- [Passage given]
------------------------

Synthetic metalloporphyrins have exhibited catalytic properties in a number of organic reactions such as, for example, the oxidation of organic substrates,2 the cyclopropanation of olefins,3 the carbonyl ylide/1,3-dipolar cycloaddition reactions of α-diazoketones,4 the insertion of carbene into the S–H bond,5 the amination of the double bond,6 and the olefination of aldehydes.7
Recently we demonstrated a new application of metalloporphyrin catalysis in the cyclotrimerization of arylethynes by rhodium porphyrins,8 a reaction similar to, but distinct from, the classical Reppe reaction.9 Such a reaction, starting from monosubstituted ethynes, usually gives a 1,2,4-trisubstituted benzene as the main product, together with different amounts of the 1,3,5- and 1,2,3-trisubstituted isomers.10
With rhodium porphyrins as catalysts, we obtained 1,3,5- and 1,2,4-triaryl-substituted benzenes from arylethynes, with relative ratios depending on the porphyrin, but independent of the temperature and solvent.8 At the beginning of this investigation we were focusing our attention on the trimerization products. However, there was a discrepancy between the yields of the triphenylbenzenes and the phenylethyne conversion, ranging from 5 % to 40 %, depending on the catalyst. We therefore decided to obtain deeper insight into the process and thus found another reaction catalyzed by rhodium porphyrins: the quite unusual cyclodimerization of the arylethynes to give 1-aryl-substituted naphthalenes (Figure 1).
The same reaction pattern was also obtained when a ruthenium porphyrin was used as the catalyst. The occurrence of both cyclodimerization and cyclotrimerization products under the same reaction conditions prompted us to examine the factors possibly affecting the selectivity.
Reactions involving the formation of vinylidene intermediates from terminal alkynes to give aromatic compounds have been reported in the literature,11 but to the best of our knowledge this is the first simple intermolecular cycloaromatization reaction involving a dienyl system and a monosubstituted alkyne, although there have been two reports on similar reactions with disubstituted alkynes.12 Wilkinson-like rhodium complexes are involved as catalysts in the first example, in the presence of HCl and azobenzene as co-catalysts, giving moderate yields of naphthalene derivatives. The second report involves a similar reaction catalyzed by a RhCl3-Aliquat® 336 ion pair, affording lower yields of 1-aryl-substituted naphthalenes. The mechanism of this last reaction involves the presence of a metallacyclopentadiene intermediate.

------------------------

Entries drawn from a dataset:

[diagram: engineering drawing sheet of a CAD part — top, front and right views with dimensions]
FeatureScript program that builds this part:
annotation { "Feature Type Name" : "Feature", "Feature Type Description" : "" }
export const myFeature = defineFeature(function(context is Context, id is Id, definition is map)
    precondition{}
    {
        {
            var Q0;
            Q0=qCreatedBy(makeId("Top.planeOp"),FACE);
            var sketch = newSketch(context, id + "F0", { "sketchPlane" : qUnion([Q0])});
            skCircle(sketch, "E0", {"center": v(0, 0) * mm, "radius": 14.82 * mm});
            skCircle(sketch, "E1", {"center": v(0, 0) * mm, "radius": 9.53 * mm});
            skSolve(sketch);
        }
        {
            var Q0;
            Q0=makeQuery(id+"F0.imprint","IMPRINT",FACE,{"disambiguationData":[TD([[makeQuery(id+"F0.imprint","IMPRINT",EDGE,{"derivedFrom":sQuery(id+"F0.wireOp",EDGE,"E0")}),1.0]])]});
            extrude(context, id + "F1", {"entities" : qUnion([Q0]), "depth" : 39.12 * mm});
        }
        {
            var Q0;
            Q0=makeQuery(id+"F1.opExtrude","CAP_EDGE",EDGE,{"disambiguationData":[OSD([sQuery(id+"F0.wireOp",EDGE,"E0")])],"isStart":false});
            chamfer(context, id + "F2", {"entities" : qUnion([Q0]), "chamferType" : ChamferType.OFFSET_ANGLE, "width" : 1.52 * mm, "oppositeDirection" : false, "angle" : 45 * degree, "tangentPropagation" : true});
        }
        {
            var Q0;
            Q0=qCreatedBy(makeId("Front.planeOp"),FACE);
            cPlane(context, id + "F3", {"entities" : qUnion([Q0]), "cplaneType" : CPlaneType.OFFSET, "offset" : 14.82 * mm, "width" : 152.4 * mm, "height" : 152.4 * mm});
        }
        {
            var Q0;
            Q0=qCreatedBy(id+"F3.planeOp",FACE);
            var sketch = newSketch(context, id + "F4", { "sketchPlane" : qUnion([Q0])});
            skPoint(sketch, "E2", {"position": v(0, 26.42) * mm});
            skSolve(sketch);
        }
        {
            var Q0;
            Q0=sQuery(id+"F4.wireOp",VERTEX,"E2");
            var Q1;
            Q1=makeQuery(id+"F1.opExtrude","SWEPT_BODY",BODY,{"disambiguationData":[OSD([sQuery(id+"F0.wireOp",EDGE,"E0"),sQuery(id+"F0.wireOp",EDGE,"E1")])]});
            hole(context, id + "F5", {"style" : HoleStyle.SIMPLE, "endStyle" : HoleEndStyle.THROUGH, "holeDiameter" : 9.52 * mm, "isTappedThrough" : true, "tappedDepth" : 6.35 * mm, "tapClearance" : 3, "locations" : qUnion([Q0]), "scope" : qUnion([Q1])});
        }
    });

------------------------

- [Jobs]
1. Echo the passage on metalloporphyrin catalysis, starting with "Reactions involving the" and going on through "a metallacyclopentadiene intermediate.".
2. Render the rows as a Markdown table with the columns n and Line, starting at the beginning of the rows and going on through the line with "export const myFeature". Leave out blank lines.

- [Full solutions]
1.
Reactions involving the formation of vinylidene intermediates from terminal alkynes to give aromatic compounds have been reported in the literature,11 but to the best of our knowledge this is the first simple intermolecular cycloaromatization reaction involving a dienyl system and a monosubstituted alkyne, although there have been two reports on similar reactions with disubstituted alkynes.12 Wilkinson-like rhodium complexes are involved as catalysts in the first example, in the presence of HCl and azobenzene as co-catalysts, giving moderate yields of naphthalene derivatives. The second report involves a similar reaction catalyzed by a RhCl3-Aliquat® 336 ion pair, affording lower yields of 1-aryl-substituted naphthalenes. The mechanism of this last reaction involves the presence of a metallacyclopentadiene intermediate.

2.
| n | Line |
|---|---|
| 1 | [diagram: engineering drawing sheet of a CAD part — top, front and right views with dimensions] |
| 2 | FeatureScript program that builds this part: |
| 3 | annotation { "Feature Type Name" : "Feature", "Feature Type Description" : "" } |
| 4 | export const myFeature = defineFeature(function(context is Context, id is Id, definition is map) |